| Assigned task A |
According to the mailing-list thread on effective_io_concurrency, what name is the optimization sometimes given, and which database has had it for a while?
| Assigned task B |
Continue the mailing-list thread on effective_io_concurrency from the point where it stops.

| Excerpt provided |

Re: [GENERAL] effective_io_concurrency increasing

2017-06-19 Thread Peter Geoghegan
On Mon, Jun 19, 2017 at 4:51 PM, Peter Geoghegan  wrote:
> This would make only the first lookup for each distinct value on the
> outer side actually do an index scan on the inner side. I can imagine
> the optimization saving certain queries from consuming a lot of memory
> bandwidth, as well as saving them from pinning and locking the same
> buffers repeatedly.

Apparently this is sometimes called block nested loop join, and MySQL
has had it for a while now:

https://en.wikipedia.org/wiki/Block_nested_loop

It doesn't necessarily require that the outer side input be sorted,
because you might end up using a hash table, etc.

-- 
Peter Geoghegan


-- 
Sent via pgsql-general mailing list (pgsql-general@postgresql.org)
To make changes to your subscription:
http://www.postgresql.org/mailpref/pgsql-general


Re: [GENERAL] effective_io_concurrency increasing

2017-06-19 Thread Peter Geoghegan
On Mon, Jun 19, 2017 at 4:35 PM, Andres Freund  wrote:
>> I think that this is the way index scan prefetch is normally
>> implemented. Index scans will on average have a much more random
>> access pattern than what is typical for bitmap heap scans, making this
>> optimization more compelling, so hopefully someone will get around to
>> this.

| Dataset entries |
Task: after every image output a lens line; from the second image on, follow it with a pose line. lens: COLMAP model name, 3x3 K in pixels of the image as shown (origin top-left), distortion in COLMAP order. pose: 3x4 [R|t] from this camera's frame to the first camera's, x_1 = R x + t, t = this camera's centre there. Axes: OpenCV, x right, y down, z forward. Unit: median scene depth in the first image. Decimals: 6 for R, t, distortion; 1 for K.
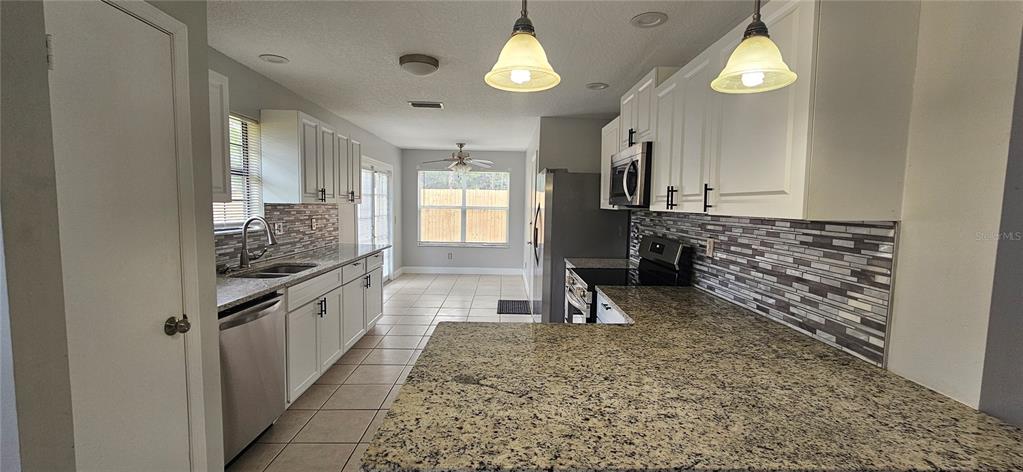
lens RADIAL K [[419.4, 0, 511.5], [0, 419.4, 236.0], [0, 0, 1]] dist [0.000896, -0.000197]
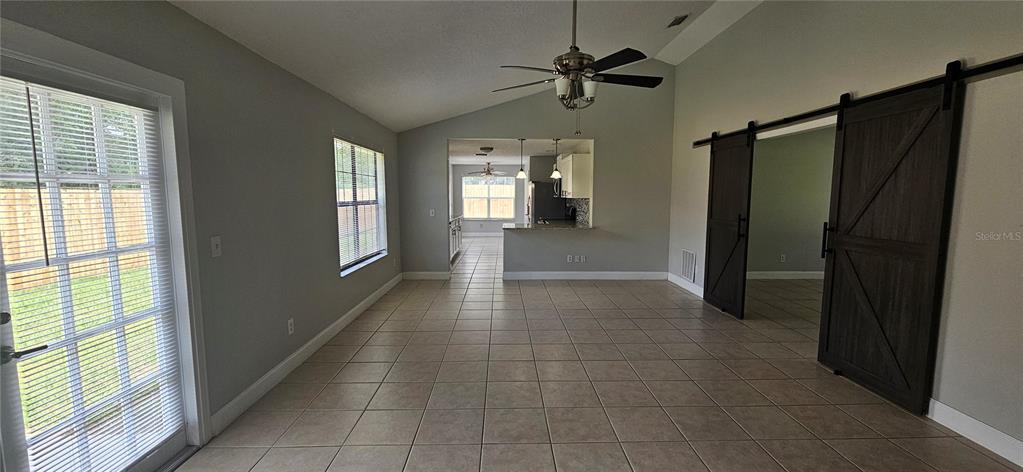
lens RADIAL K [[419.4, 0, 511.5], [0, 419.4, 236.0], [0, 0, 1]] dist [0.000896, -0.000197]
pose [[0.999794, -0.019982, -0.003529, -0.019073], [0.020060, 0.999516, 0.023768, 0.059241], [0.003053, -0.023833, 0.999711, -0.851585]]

==

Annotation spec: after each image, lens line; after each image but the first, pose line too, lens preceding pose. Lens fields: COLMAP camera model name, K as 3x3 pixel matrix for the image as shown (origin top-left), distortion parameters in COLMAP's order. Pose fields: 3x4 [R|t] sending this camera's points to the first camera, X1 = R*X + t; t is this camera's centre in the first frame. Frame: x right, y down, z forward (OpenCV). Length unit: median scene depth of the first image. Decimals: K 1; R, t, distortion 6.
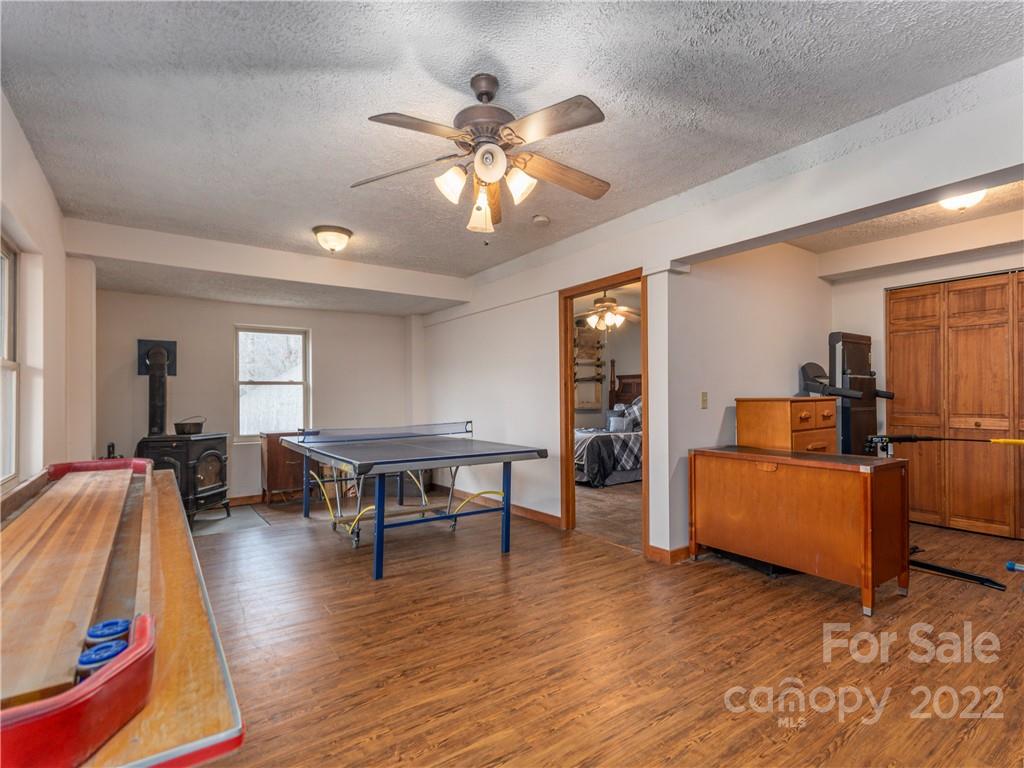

---

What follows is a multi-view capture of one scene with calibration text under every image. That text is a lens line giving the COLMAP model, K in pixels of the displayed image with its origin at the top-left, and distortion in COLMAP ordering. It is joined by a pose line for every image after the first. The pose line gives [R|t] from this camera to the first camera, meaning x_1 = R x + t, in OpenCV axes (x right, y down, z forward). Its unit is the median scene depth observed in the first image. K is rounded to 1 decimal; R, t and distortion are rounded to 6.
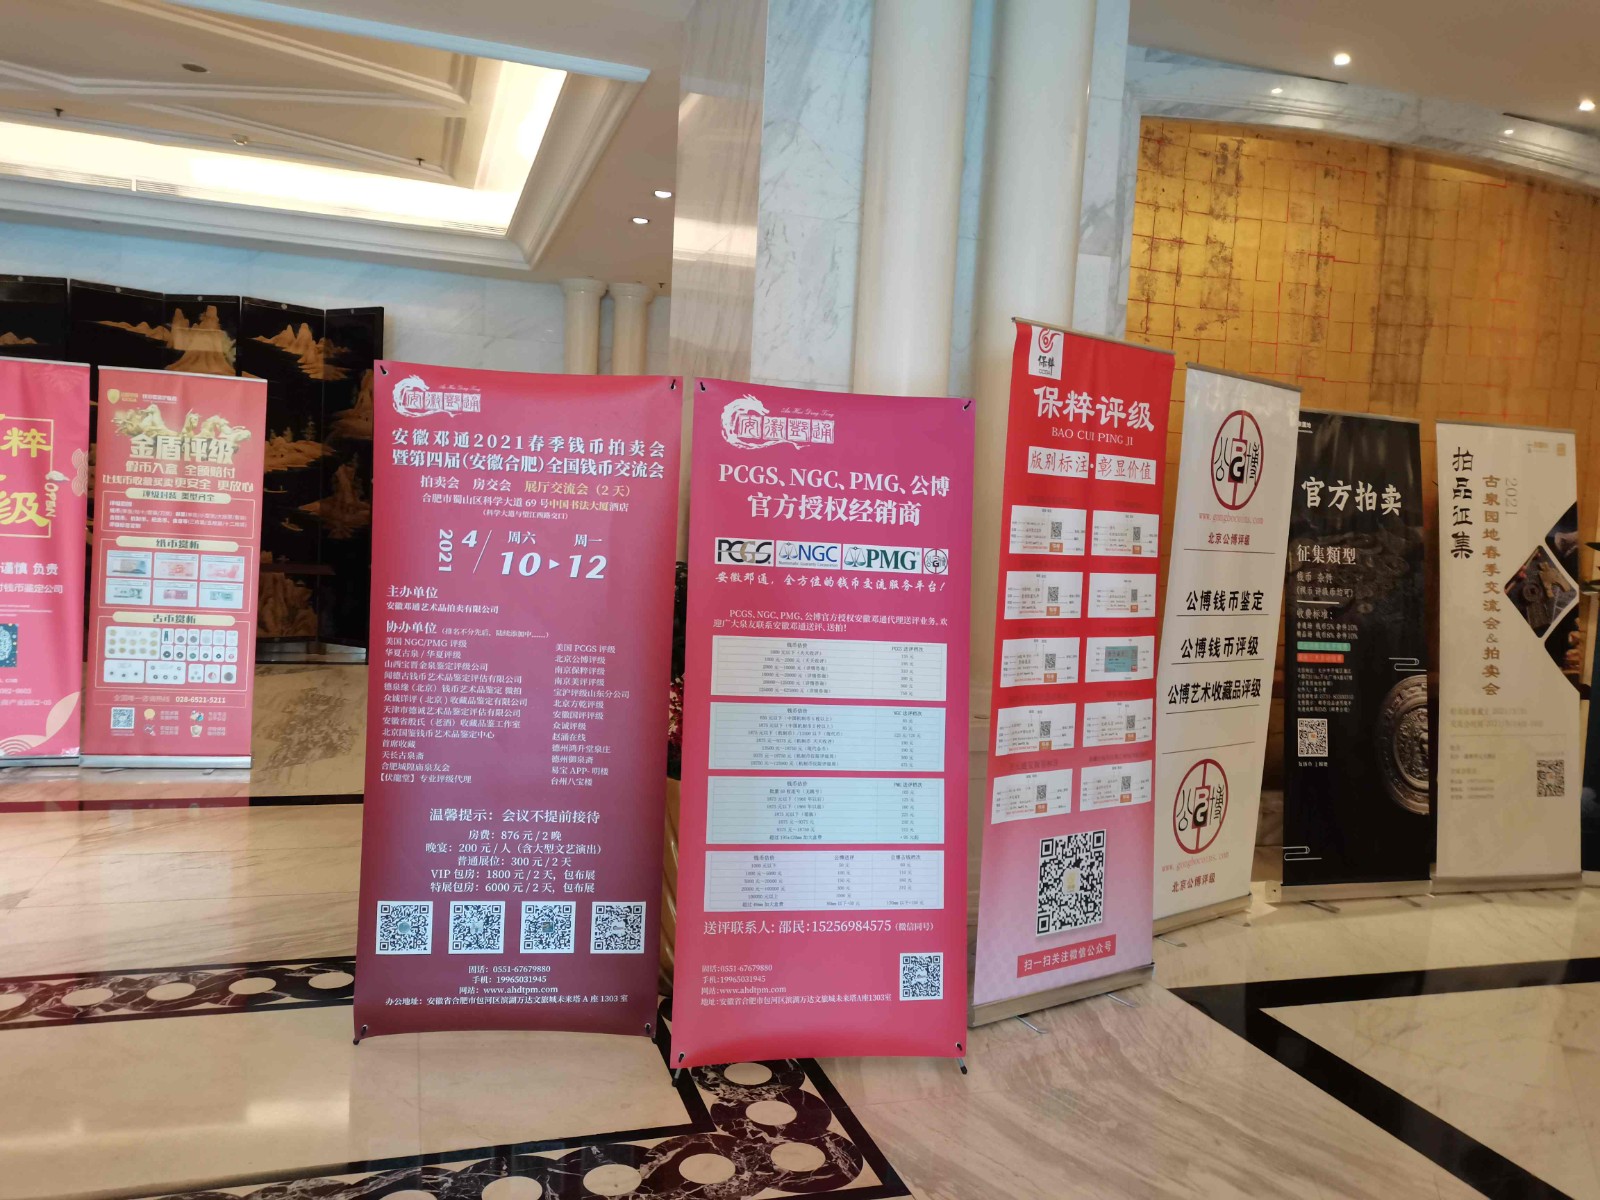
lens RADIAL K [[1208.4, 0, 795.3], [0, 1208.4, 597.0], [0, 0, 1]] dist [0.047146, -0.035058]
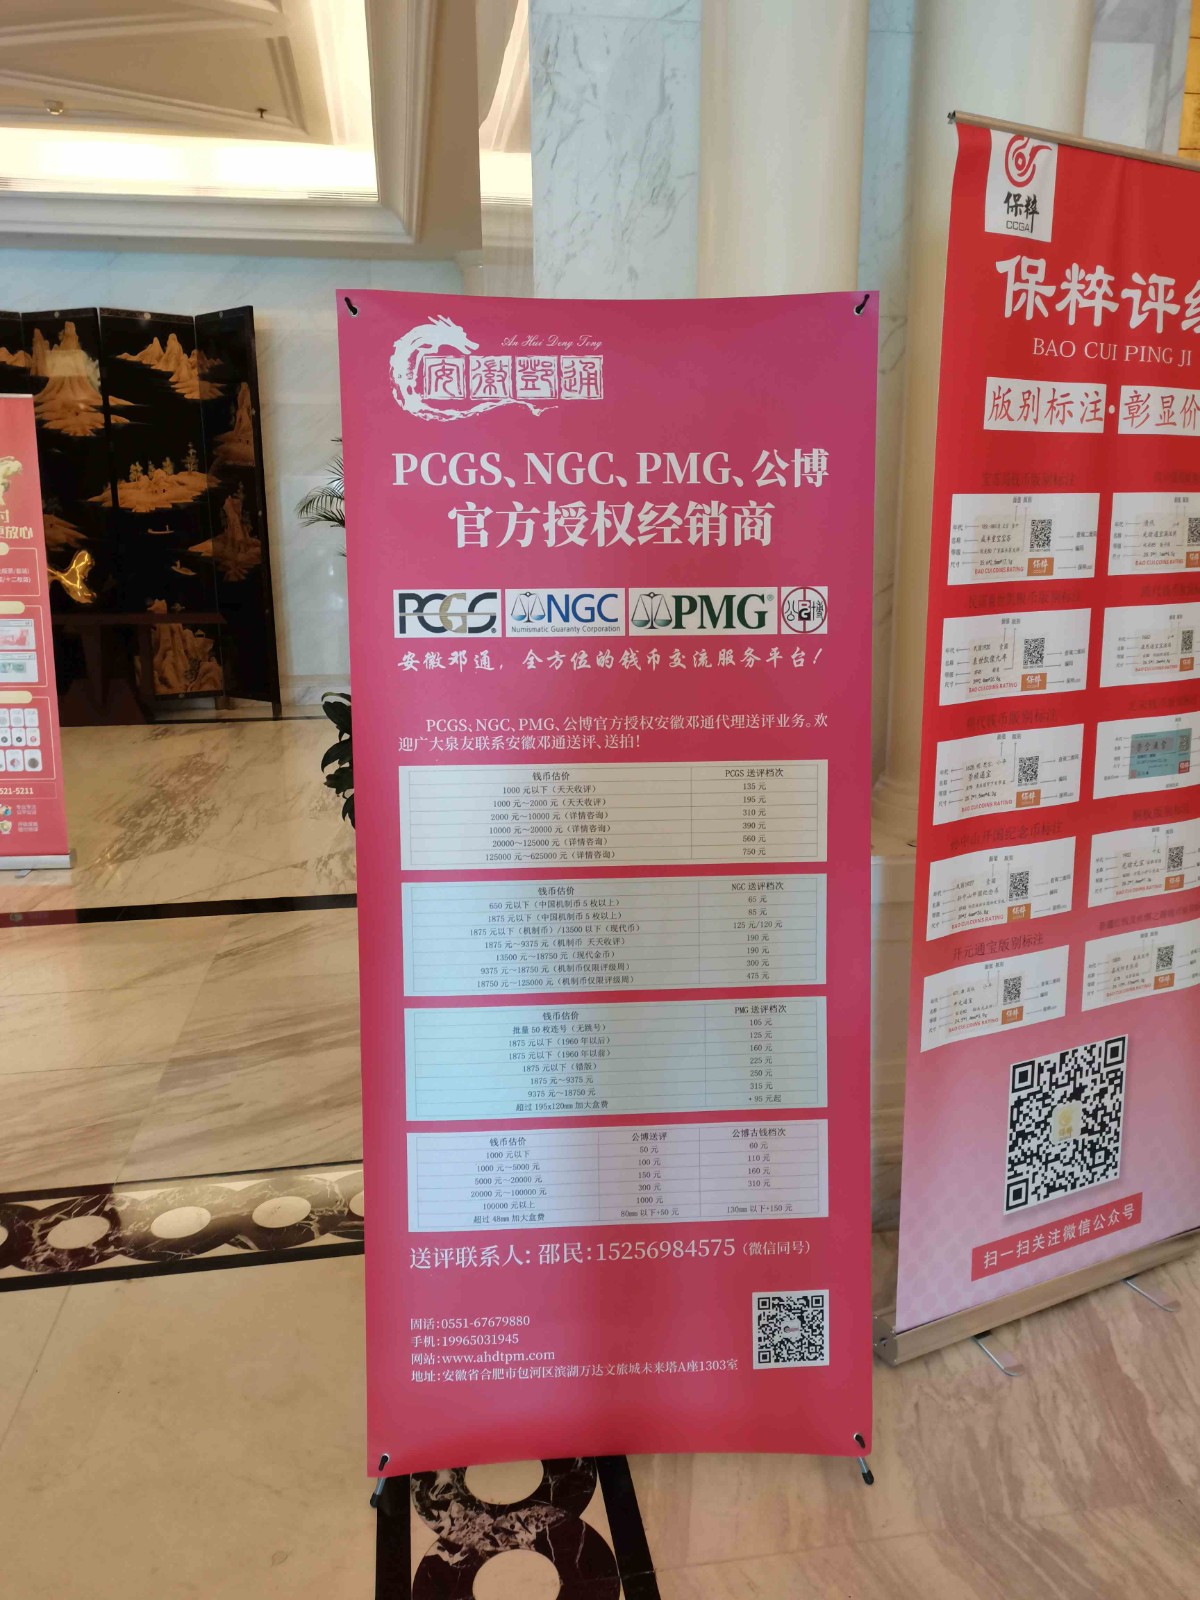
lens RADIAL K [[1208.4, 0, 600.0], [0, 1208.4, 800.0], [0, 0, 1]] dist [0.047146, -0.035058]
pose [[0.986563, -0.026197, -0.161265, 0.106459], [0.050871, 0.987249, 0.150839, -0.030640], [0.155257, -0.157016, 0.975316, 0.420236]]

| Response area A |
It is sometimes called block nested loop join, and MySQL has had it for a while.

| Response area B |
>
> I think for index based merge and nestloop joins, it'd be hugely
> beneficial to do prefetching on the index, but more importantly on the
> heap level.  Not entirely trivial to do however.

Speaking of nestloop join, and on a similar note, we could do some
caching on the inner side of a nestloop join.

We already track if the outer side access path of a nestloop join
preserves sort order within the optimizer. It might not be that hard
to teach the optimizer to generate a plan where, when we know that
this has happened, and we know that the outer side is not unique, the
final plan hints to the executor to opportunistically cache every
lookup on the inner side.

This would make only the first lookup for each distinct value on the
outer side actually do an index scan on the inner side. I can imagine
the optimization saving certain queries from consuming a lot of memory
bandwidth, as well as saving them from pinning and locking the same
buffers repeatedly.

-- 
Peter Geoghegan


-- 
Sent via pgsql-general mailing list (pgsql-general@postgresql.org)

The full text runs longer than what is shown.